Speaking of steroids, these aren’t the kind that bulk you up for a wrestling match. They’re lifesavers for Connor. He needs them daily and extra doses when he’s sick or stressed. Fun fact: stress for Connor doesn’t just mean a big test; it also means his body needs more steroids to cope. This means flu seasons and COVID are even more nerve-wracking than usual. It feels crazy, but a simple cold can knock Connor out like the flu. A cough turns into a full-blown crisis, requiring extra steroids to keep him out of the hospital. It’s exhausting for both of us. I’ve become that mom – the one who sends her kid to school with hand sanitizer in bulk and considers wrapping him in bubble wrap.
Anxiety is also a constant companion in our household. It’s not just Connor’s anxiety, it’s mine too. PTSD from medical trauma is real for both of us. We’ve had to learn to recognize triggers and make plans to cope. Most days, I’m grateful for his diagnosis – it’s treatable, after all. But some days, it just sucks. It’s okay to admit that. We all have moments where we want to throw our hands up and say, “Why us?” But then we dust ourselves off and keep going, because that’s what parents do.
Despite the challenges, Connor is managing his condition well. He’s back in public school, thriving academically and socially. His resilience amazes me every day. We’ve had to adapt, but we’ve also grown stronger as a family. Life with Addison’s isn’t easy, but it’s our life, and we’re making the best of it.
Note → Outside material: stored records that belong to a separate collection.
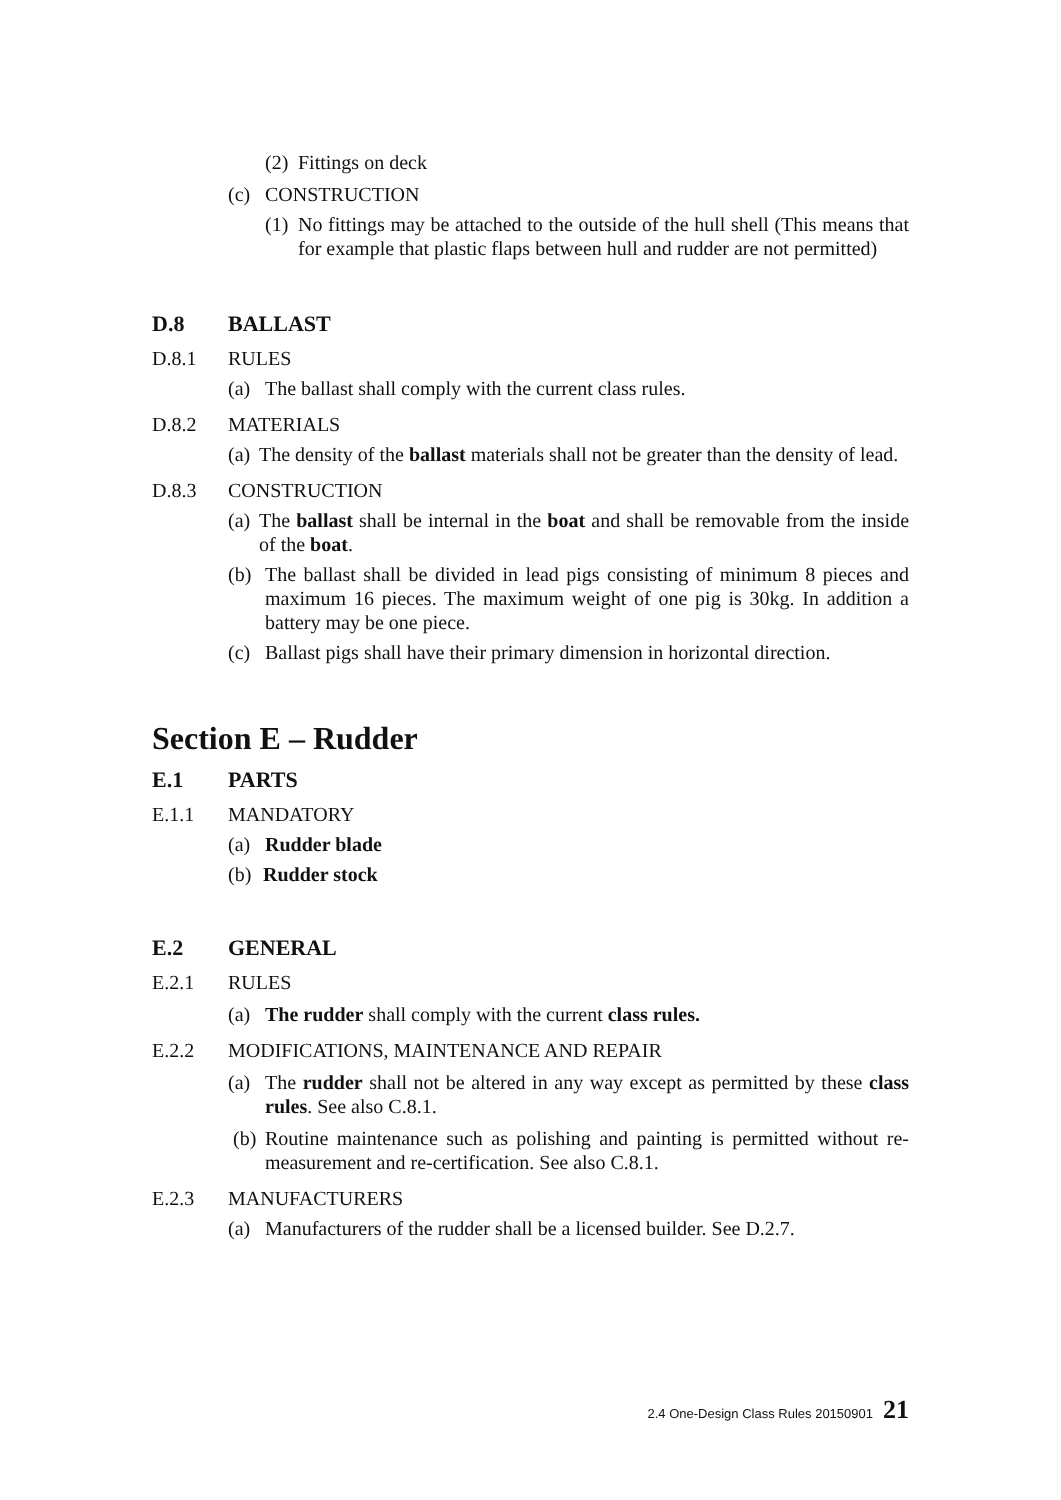(2) Fittings on deck
(c) CONSTRUCTION
(1) No fittings may be attached to the outside of the hull shell (This means that for example that plastic flaps between hull and rudder are not permitted)
D.8 BALLAST
D.8.1 RULES
(a) The ballast shall comply with the current class rules.
D.8.2 MATERIALS
(a) The density of the ballast materials shall not be greater than the density of lead.
D.8.3 CONSTRUCTION
(a) The ballast shall be internal in the boat and shall be removable from the inside of the boat.
(b) The ballast shall be divided in lead pigs consisting of minimum 8 pieces and maximum 16 pieces. The maximum weight of one pig is 30kg. In addition a battery may be one piece.
(c) Ballast pigs shall have their primary dimension in horizontal direction.
Section E – Rudder
E.1 PARTS
E.1.1 MANDATORY
(a) Rudder blade
(b) Rudder stock
E.2 GENERAL
E.2.1 RULES
(a) The rudder shall comply with the current class rules.
E.2.2 MODIFICATIONS, MAINTENANCE AND REPAIR
(a) The rudder shall not be altered in any way except as permitted by these class rules. See also C.8.1.
(b) Routine maintenance such as polishing and painting is permitted without re-measurement and re-certification. See also C.8.1.
E.2.3 MANUFACTURERS
(a) Manufacturers of the rudder shall be a licensed builder. See D.2.7.
2.4 One-Design Class Rules 20150901 21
If I’ve learned anything, it’s this: trust your instincts, forgive yourself, and ask for help. You know your kid best. If something feels off, push for answers. Addison’s disease and diabetes have very similar symptoms in children. I was convinced Connor had diabetes when we got to the ER that day. Because I had done my research and knew every symptom Connor had and when he was having it, I led the ER team down the path of endocrinology and Addison’s. While we still need to let qualified medical professionals do their jobs, you can arm yourself with information, especially when you aren’t being heard the first, second, or third time.
Forgive yourself for the inevitable mistakes. If your kid has special needs, at some point, while facilitating their care, you’re going to mess up. You’re going to miss appointments. You’re going to get impatient and frustrated with a kid who literally can’t help how they feel or react or behave. You’re going to try some meds or methods that won’t work. Bottom line, you love your kid. You’re doing your best. Forgive yourself, pour a drink, and try again tomorrow.
Ask for help. I’ll repeat this: ASK FOR HELP. Don’t politely say you’ll let people know if you need anything and then quietly drown. And y’all, I am notorious for this. Swallow your pride or your guilt and ask for the dang help.
So here we are, navigating life with Addison’s disease one day at a time. It’s a wild ride, but we’re in it together. And with a little humor, a lot of love, and the support of our community, we’re making it through just fine.